マサルの家で二人きりで旅の支度をしながら、彼女は言った。
「お前が来る前……カーツがいた頃だけどよ。姉貴は強く物を言うことは無かったよ。なんでもそつなくこなして、周りに褒められてたけどさ」
「なんか全然想像つかないけどな」
「姉貴なりに、カーツがいなくなったときにそれまでの考えが崩れたとこがあったんじゃねえかなあ……それこそ生まれ変わったみたいな気持ちになったんだろうさ」
文字通りに生まれ変わったのはマサルの方なのだが、現象だけで人の心は説明し切れない。
大体、自分はこの体とこの世界に順応しただけであって、一念発起して何かを変えようとしたわけではない。
それもそれで並大抵の努力ではないのだが、それがわかっている一人がリコであった。
彼女はわざとらしく咳払いをしてから、マサルに伝えた。
「カーツが死んで良かったなんて思わない。でもな、あたしと姉貴の距離を縮めてくれたのは、間違いなくお前なんだ。これから姉貴と別れて旅に出るってのに変な話に思うかもだけど……前よりずっと、姉貴のことが好きになれた気がするんだ」
「そっか」
それなら、こちらに来たかいがあったのかな……とはマサルは続けなかった。
元いた世界に未練が無いわけではない。本来ならこの集落の神に直談判して、場合によっては元の世界に戻してもらう考えだってあったのだから。
でも自分をこんなにも認めてくれる人がいるなら、このままずっと。
そう思ってしまったら、思わせぶりなことは言えなくなっていた。
「よし、後は出発前に確認すれば良いだろ。イベさんの所に行こうか」
「ああ、うん」
リコの歯切れの悪さに、マサルは持ち上げかけた腰をおろした。
「どうかした?」
「今すぐどうこうってんじゃないんだけど……」
「何? 言ってみてよ」
「えっと……姉貴も私も、この家に移った方が良いのかな〜、なんて……」
言われてみれば、夫婦なのに別々の家に住んだままである。
ちゃんとした結婚式を挙げたわけでもなく、そのままガナの街に行ってしまったことで、生活面での切り替えがなあなあのままになっていたのだった。

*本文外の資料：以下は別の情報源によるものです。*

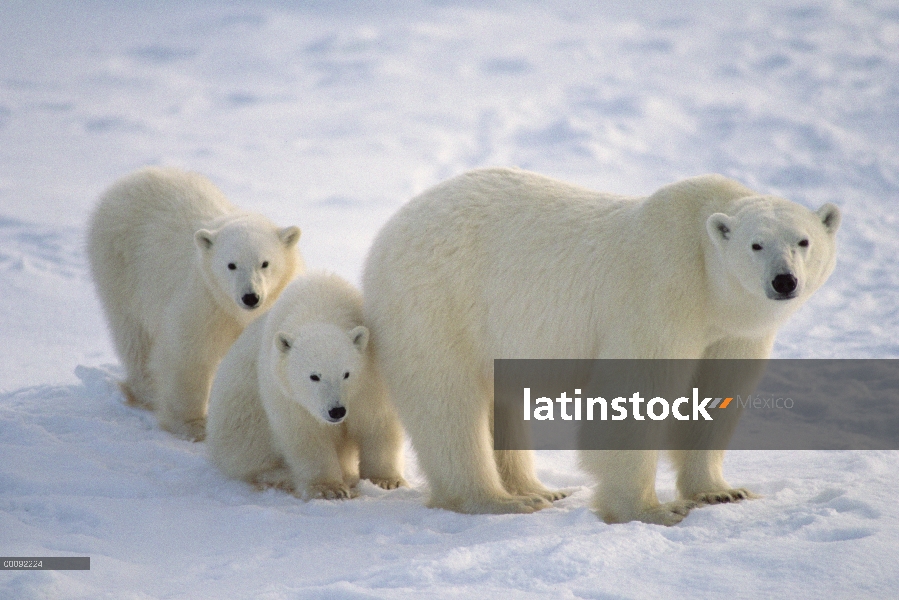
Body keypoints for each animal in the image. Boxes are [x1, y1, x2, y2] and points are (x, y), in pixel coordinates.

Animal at [89, 166, 304, 438]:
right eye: (231, 265)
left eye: (265, 263)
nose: (250, 296)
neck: (234, 311)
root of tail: (130, 179)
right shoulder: (204, 301)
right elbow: (190, 355)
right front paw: (193, 426)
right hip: (119, 268)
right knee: (134, 335)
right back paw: (147, 392)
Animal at [206, 270, 406, 496]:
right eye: (314, 376)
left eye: (346, 374)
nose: (336, 411)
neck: (319, 306)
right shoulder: (288, 396)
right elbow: (308, 436)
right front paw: (330, 489)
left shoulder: (370, 378)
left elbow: (378, 423)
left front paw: (387, 481)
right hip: (241, 423)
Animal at [362, 166, 840, 524]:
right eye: (756, 245)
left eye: (804, 241)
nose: (784, 281)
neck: (706, 277)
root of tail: (389, 230)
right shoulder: (660, 292)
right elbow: (634, 393)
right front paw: (653, 509)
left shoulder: (733, 332)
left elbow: (717, 394)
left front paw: (723, 492)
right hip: (439, 303)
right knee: (448, 405)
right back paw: (501, 500)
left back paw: (540, 490)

「じゃあ、留守の間にイベさんに引っ越しの手はずを整えてもらおうか」
「そりゃいい。姉貴も仕事があった方が気が紛れるだろ」
捻挫が治るまではそうそう動けないだろうが、目的が無いよりはあった方が良い。
「でもさ、それだとリコたちの家ってどうするの?」
「……ふ、二人きりになりたいときに使うとか……」
「あっ……うん、まあ、そういう場所も大事だよね、うん」
いつもにこにこ三人で……というのは楽観的過ぎるだろう。
ガナの街では三人でベッドを共にしていたが、それ前提では気持ちの整理がし辛いときも出てくるはずだった。

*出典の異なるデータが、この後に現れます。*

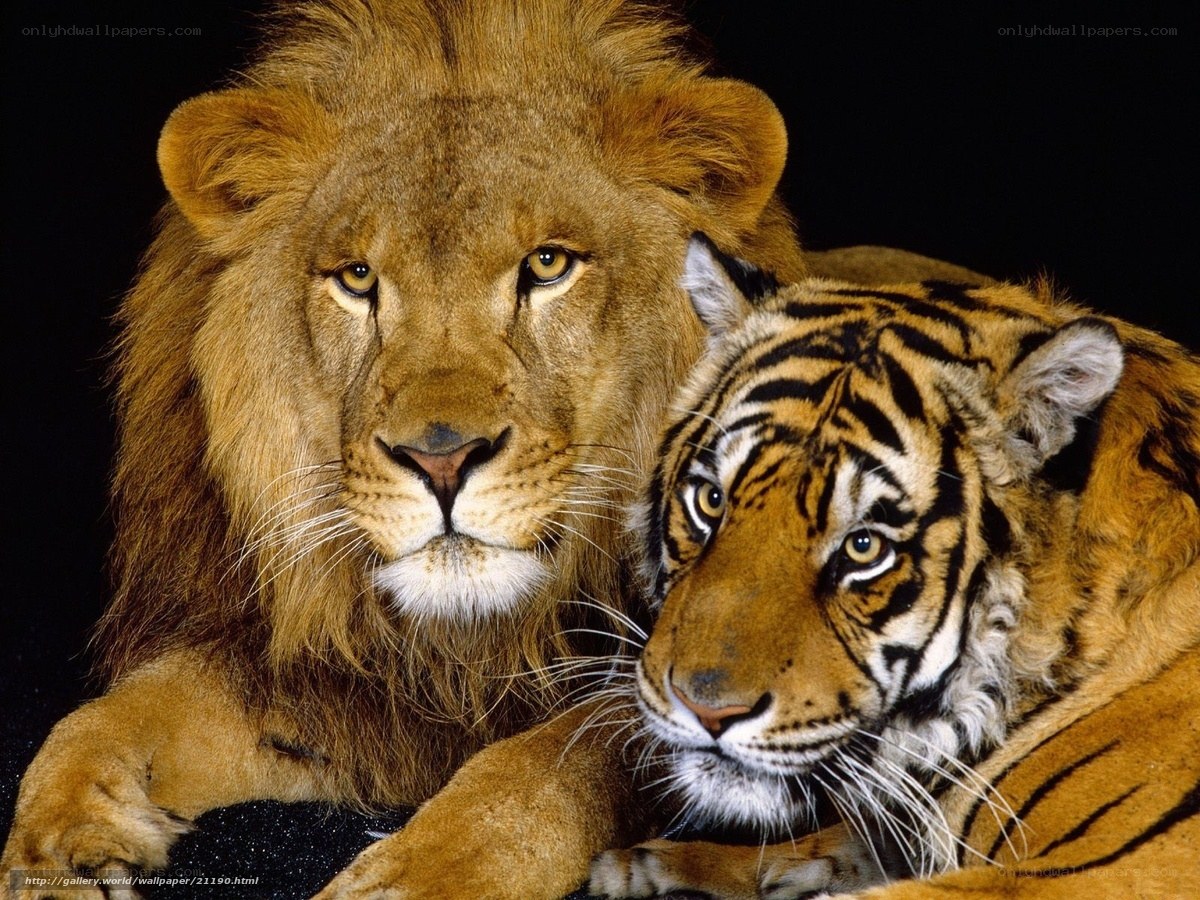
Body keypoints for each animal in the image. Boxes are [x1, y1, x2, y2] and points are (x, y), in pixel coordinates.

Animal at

「は、話は変わるけどさ、俺が作ったストロー。旅に持ってく?」
「そうだなあ……いや、全部姉貴に預けていこうぜ。その方が無くさないだろうしさ」
「なるほどね」
イベが預かってくれる。そう考えると、なんだか他のいろいろなことまですっきりしたような気持ちになれた。
頼ってばかりもいけないが、頼りたいものは頼って良いんだ。
当たり前のようでつい遠慮してしまいがちな問題を、このときにマサルは、リコと一緒に乗り越えたのだった。